La resistenza batterica
Tra i diversi e ormai noti casi di resistenza, c’è la resistenza alla ciprofloxacina, un antimicrobico o antibiotico che è di importanza fondamentale per il trattamento delle infezioni umane, che continua a essere molto elevata nel Campylobacter, si legge nella relazione. Questo, di fatto, riduce le opzioni per un trattamento efficace delle infezioni gravi. Oltre a questo, continuano a diffondersi senza sosta in Europa i batteri Salmonella resistenti a molti antibiotici.

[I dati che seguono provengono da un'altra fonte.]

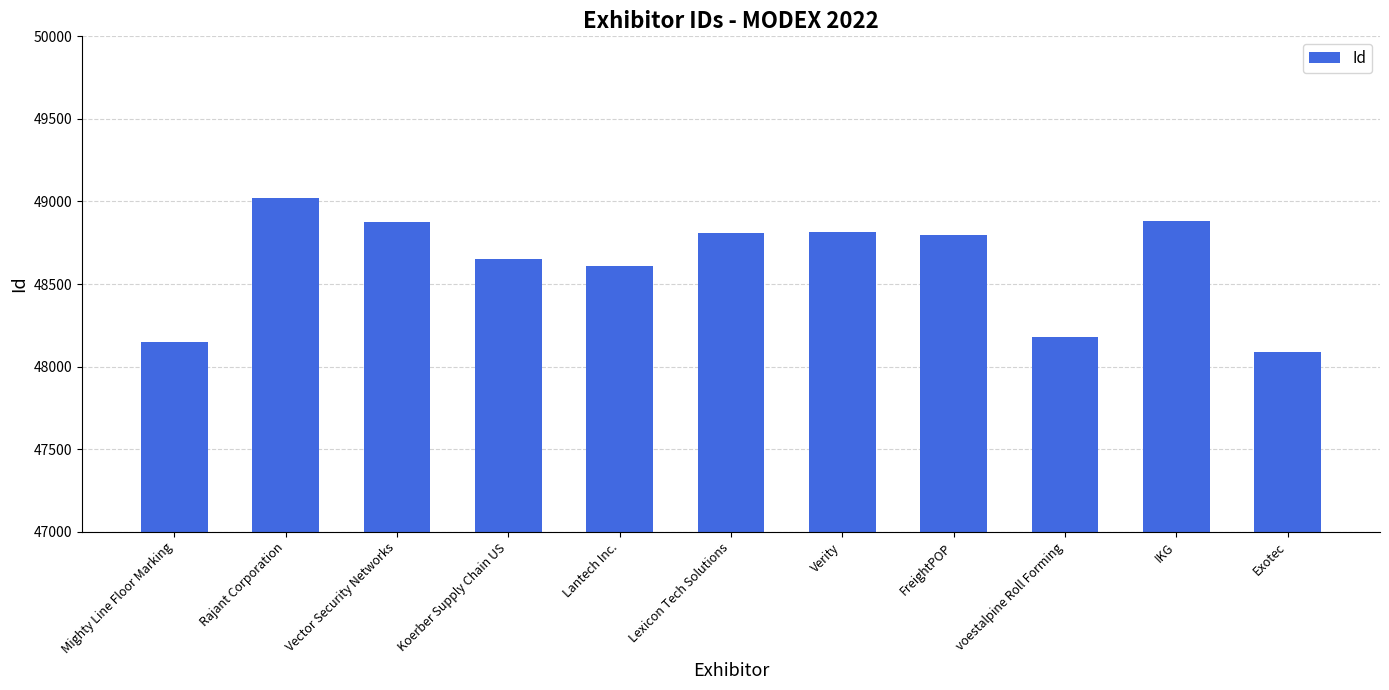

Read the value at voestalpine Roll Forming.

48180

In definitiva i batteri negli esseri umani, nei cibi e negli animali continuano a mostrare resistenza agli antimicrobici più diffusi, riporta l’ultima relazione sulla resistenza dei batteri zoonotici in Europa. Nel rapporto, si legge che è stata trovata una maggiore e diffusa resistenza all’antibiotico colistina sia nella Salmonella che nell’Escherichia coli tra pollame allevato nell’UE. «Questo è preoccupante perché significa che questo farmaco, che l’ultima risorsa, potrebbe presto non essere più efficace per trattare le gravi infezioni umane da Salmonella», ha dichiarato Mike Catchpole, Chief Scientist ECDC.

Differenze regionali
Sebbene siano ormai accertati e dimostrati drammatici elevati livelli di resistenza batterica in tutta Europa, secondo il rapporto ci sono notevoli differenze regionali. A questo proposito sono stati rilevati e osservati livelli più elevati di resistenza antimicrobica nell’Europa orientale e meridionale. «Nell’Europa settentrionale – ha commentato Marta Hugas, responsabile dell’Unità per i pericoli biologici e contaminanti dell’EFSA – c’è una minore resistenza nei batteri del pollame, in particolare nei Paesi con scarso uso di antimicrobici negli animali». Gli scienziati avvertono che se non si inverte la rotta nell’uso – o meglio nell’abuso – degli antibiotici sarà davvero un’apocalisse. Pensare che utilizzare sempre più in modo massiccio questi fermaci per contenere le epidemie infettive negli animali non ci tocchi è un grave errore, poiché, come detto, dall’animale la resistenza passa poi all’uomo, con conseguenze gravissime. Sarebbe forse il caso di rivedere le politiche sugli allevamenti intensivi, sempre a rischio malattie infettive, perché di fronte alla salute e alla vita delle persone non dovrebbero prevalere gli interessi economici che spingono ad allevare sempre più animali in condizioni improponibili. Meglio meno animali, ma più sani.